§ **DIRECTIONS**
Report every line below that carries the word "Money".

§ **LISTED RECORDS**
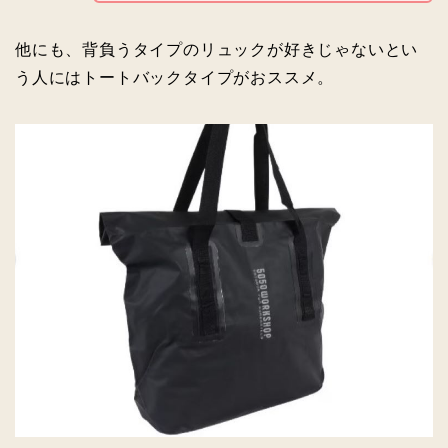
他にも、背負うタイプのリュックが好きじゃないとい
う人にはトートバックタイプがおススメ。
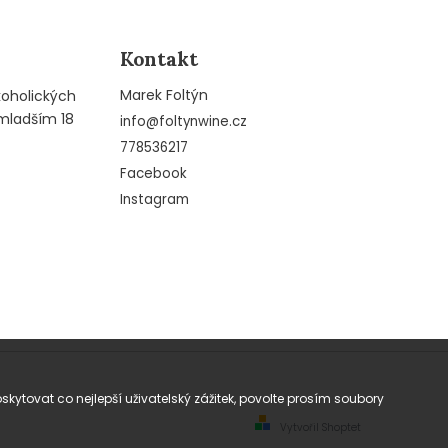
Kontakt
Marek Foltýn
koholických
mladším 18
info
@
foltynwine.cz
778536217
Facebook
Instagram
tovat co nejlepší uživatelský zážitek, povolte prosím soubory
Vytvořil Shoptet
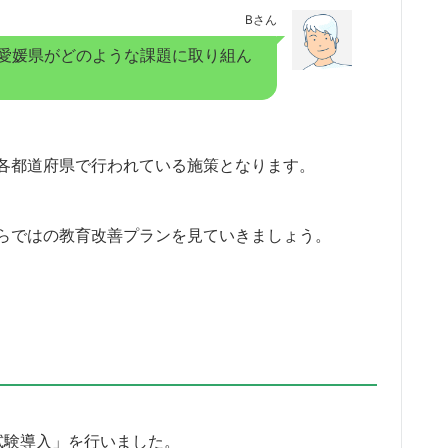
Bさん
愛媛県がどのような課題に取り組ん
各都道府県で行われている施策となります。
らではの教育改善プランを見ていきましょう。
試験導入」を行いました。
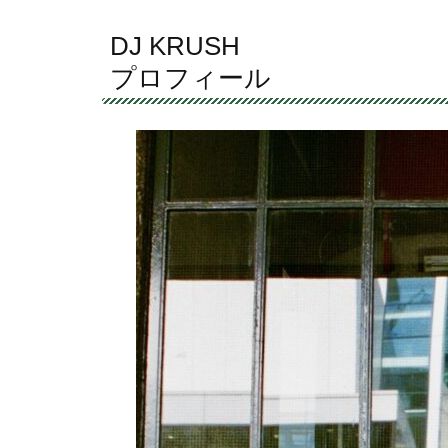
DJ KRUSH
プロフィール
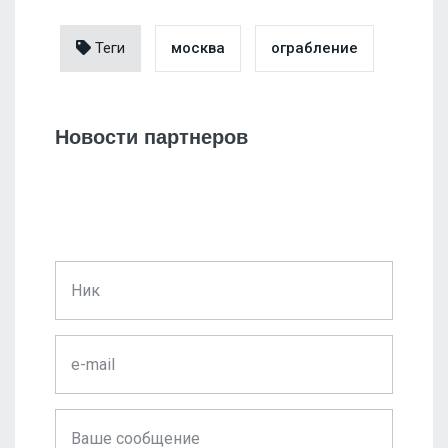
Теги
москва
ограбление
Новости партнеров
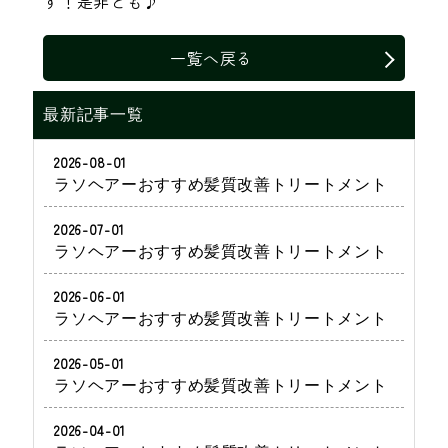
す！是非とも♪
一覧へ戻る
最新記事一覧
2026-08-01
ラソヘアーおすすめ髪質改善トリートメント
2026-07-01
ラソヘアーおすすめ髪質改善トリートメント
2026-06-01
ラソヘアーおすすめ髪質改善トリートメント
2026-05-01
ラソヘアーおすすめ髪質改善トリートメント
2026-04-01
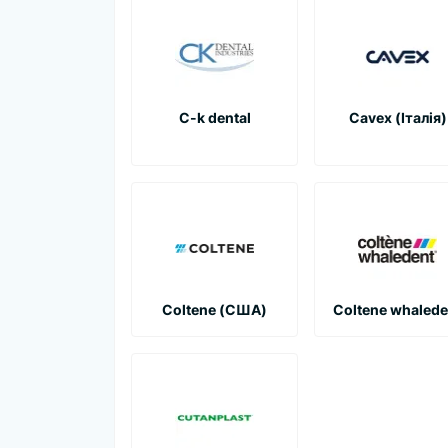
C-k dental
Cavex (Італія)
Coltene (США)
Coltene whalede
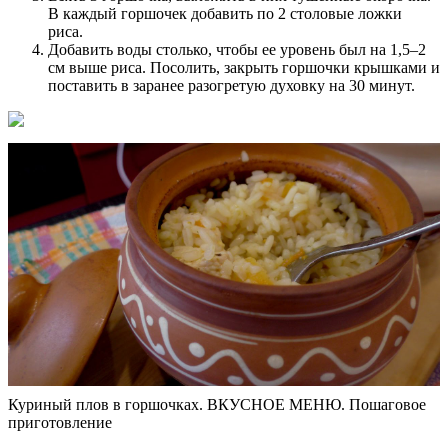
В каждый горшочек добавить по 2 столовые ложки
риса.
Добавить воды столько, чтобы ее уровень был на 1,5–2
см выше риса. Посолить, закрыть горшочки крышками и
поставить в заранее разогретую духовку на 30 минут.
Куриный плов в горшочках. ВКУСНОЕ МЕНЮ. Пошаговое
приготовление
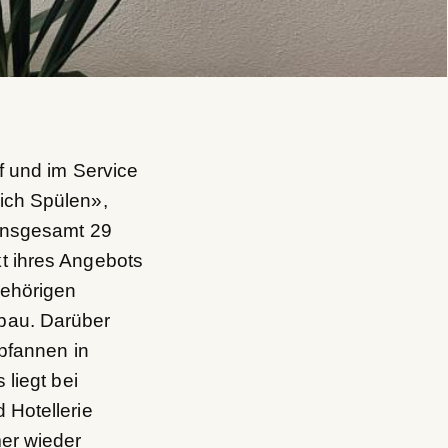
f und im Service
ich Spülen»,
 insgesamt 29
t ihres Angebots
gehörigen
bau. Darüber
npfannen in
liegt bei
 Hotellerie
mer wieder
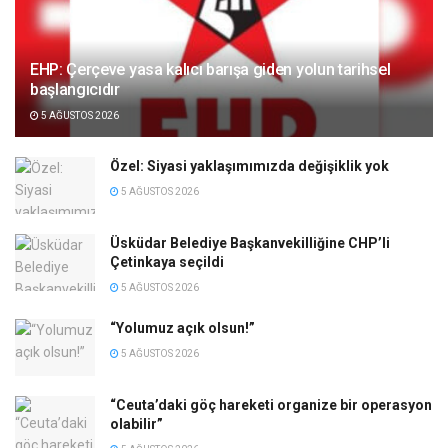
EHP: Çerçeve yasa kalıcı barışa giden yolun tarihsel
başlangıcıdır
5 AĞUSTOS 2026
Özel: Siyasi yaklaşımımızda değişiklik yok
5 AĞUSTOS 2026
Üsküdar Belediye Başkanvekilliğine CHP’li
Çetinkaya seçildi
5 AĞUSTOS 2026
“Yolumuz açık olsun!”
5 AĞUSTOS 2026
“Ceuta’daki göç hareketi organize bir operasyon
olabilir”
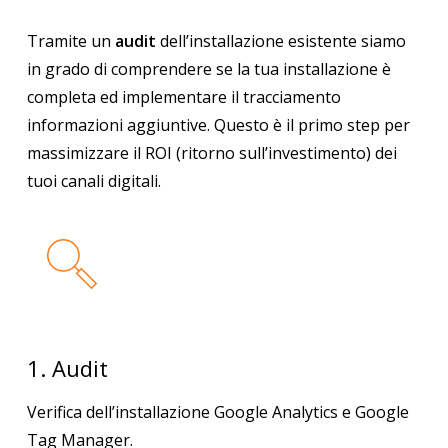
Tramite un
audit
dell’installazione esistente siamo
in grado di comprendere se la tua installazione è
completa ed implementare il tracciamento
informazioni aggiuntive. Questo è il primo step per
massimizzare il ROI (ritorno sull’investimento) dei
tuoi canali digitali.
1. Audit
Verifica dell’installazione
Google Analytics
e Google
Tag Manager.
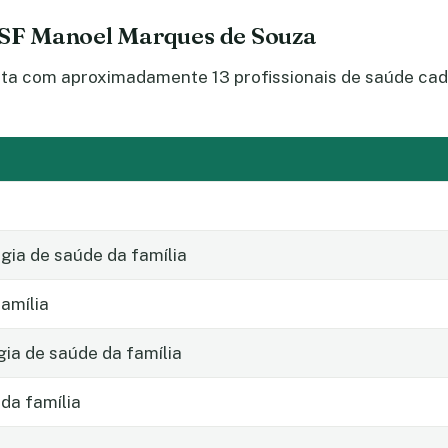
 ESF Manoel Marques de Souza
 com aproximadamente 13 profissionais de saúde cadas
ia de saúde da família
amília
gia de saúde da família
da família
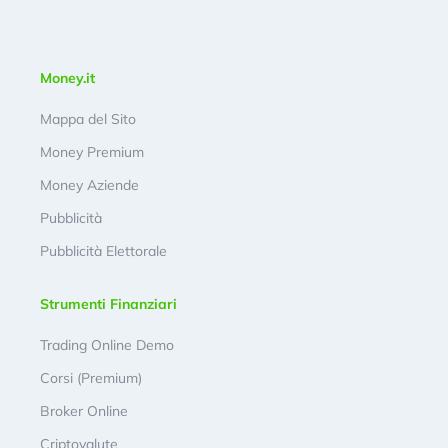
Money.it
Mappa del Sito
Money Premium
Money Aziende
Pubblicità
Pubblicità Elettorale
Strumenti Finanziari
Trading Online Demo
Corsi (Premium)
Broker Online
Criptovalute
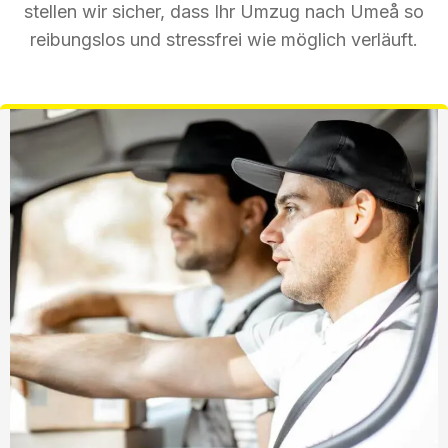
stellen wir sicher, dass Ihr Umzug nach Umeå so
reibungslos und stressfrei wie möglich verläuft.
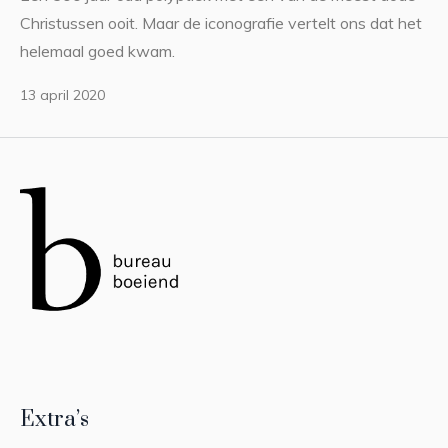
Christussen ooit. Maar de iconografie vertelt ons dat het
helemaal goed kwam.
13 april 2020
Extra’s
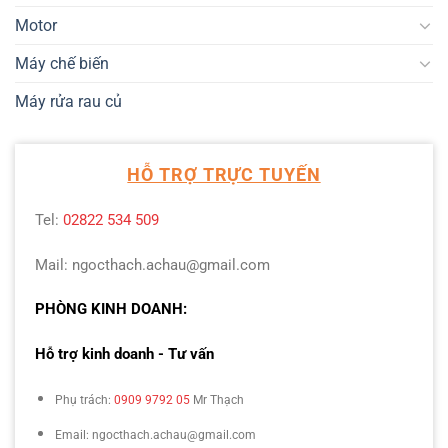
Motor
Máy chế biến
Máy rửa rau củ
HỖ TRỢ TRỰC TUYẾN
Tel:
02822 534 509
Mail: ngocthach.achau@gmail.com
PHÒNG KINH DOANH:
Hỗ trợ kinh doanh - Tư vấn
Phụ trách:
0909 9792 05
Mr Thạch
Email: ngocthach.achau@gmail.com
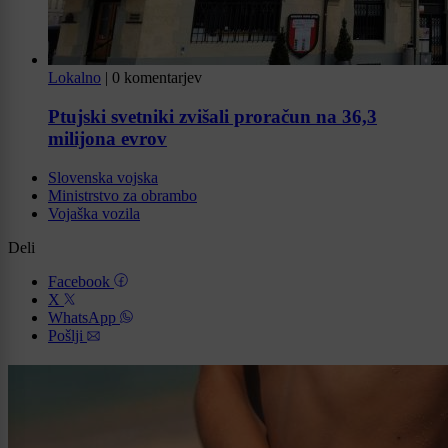
Lokalno
|
0 komentarjev
Ptujski svetniki zvišali proračun na 36,3
milijona evrov
Slovenska vojska
Ministrstvo za obrambo
Vojaška vozila
Deli
Facebook
X
WhatsApp
Pošlji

§ **TASK ANSWER**
Money.it
Money Premium
Money Aziende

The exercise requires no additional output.